Task directions
In the text about the Florida education commissioner's resignation, what limit did the Florida Board of Education's new rule put on how far a school's grade could drop?

─── Reading passage

Only four days ago, it was widely reported, beginning with the Associated Press, that he had emailed employees at Indiana’s Department of Education to rig the school grading system so a favored charter school would receive an ‘A’ in order to appear as if it was successful when, in fact, it was not. He was the state superintendent in Indiana until he lost an election there and came to Florida.

Mr Bennett indicated at a news conference on Thursday that Florida’s former Governor Jeb Bush, for whom he serves as chair of the group Chiefs for Change, thought he should remain in his post as education commissioner, the Times-Union reported. The state’s current governor, Rick Scott, accepted Mr Bennett’s resignation but also tried to convince him to stay, according to a report in the Orlando Sentinel. The decision to resign was Mr Bennett’s alone, he said.

What a mess this is in Florida! Just a few weeks ago, the Florida Board of Education changed the state’s school grading system, which awards ‘A’–’F’ grades to each school based on criteria that are complex and difficult for the public to understand. To make matters worse, they found it odd that grades for some schools changed wildly from year to year. How could a system be reliable if schools were strong one year and weak the next? they wondered. So, in order to fix that public relations problem—and trust me, schools didn’t change that much from one year to the next—they came up with a hard-and-fast rule that no school could drop by more than one letter grade. So, even if the numbers show a school went from a ‘B’ to a ‘D,’ the school’s grade would be adjusted to a ‘C’ so that it wouldn’t change by more than a letter grade.

There’s no official word on a replacement, although the Sentinel has suggested that Orange County Public Schools Superintendent Barbara Jenkins might be on the short list. She wouldn’t comment about that yet, but she’s well-known in state education circles and is liked by the governor. Her possible role as a lieutenant governor on Mr Scott’s reelection ticket might take precedence, though. “I am very hopeful that the State Board will swiftly stabilize the Department of Education as Florida heads into a period of significant transitions for public education,” the paper quoted her as saying.

──────
─── Raw data

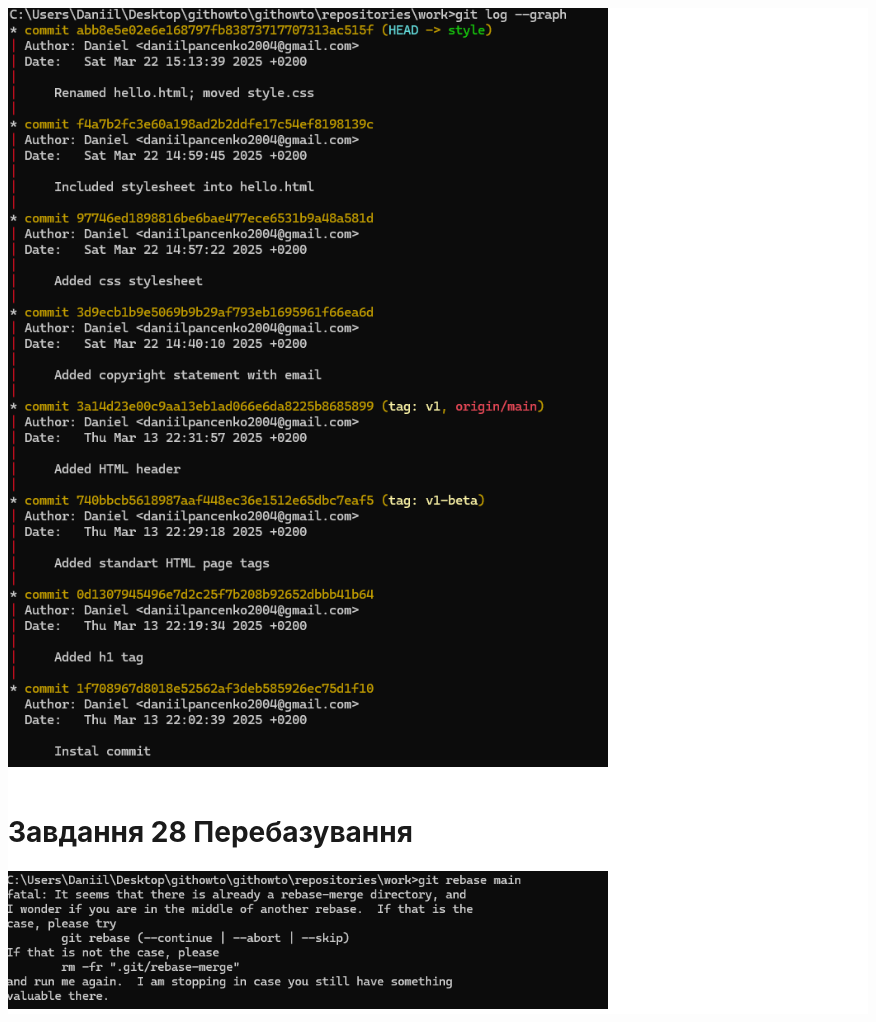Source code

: <img src="screenshots/95.png"  width="600">
<h1>Завдання 28 Перебазування</h1>
<img src="screenshots/96.png"  width="600">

──────

Task result
No school's grade could drop by more than one letter grade.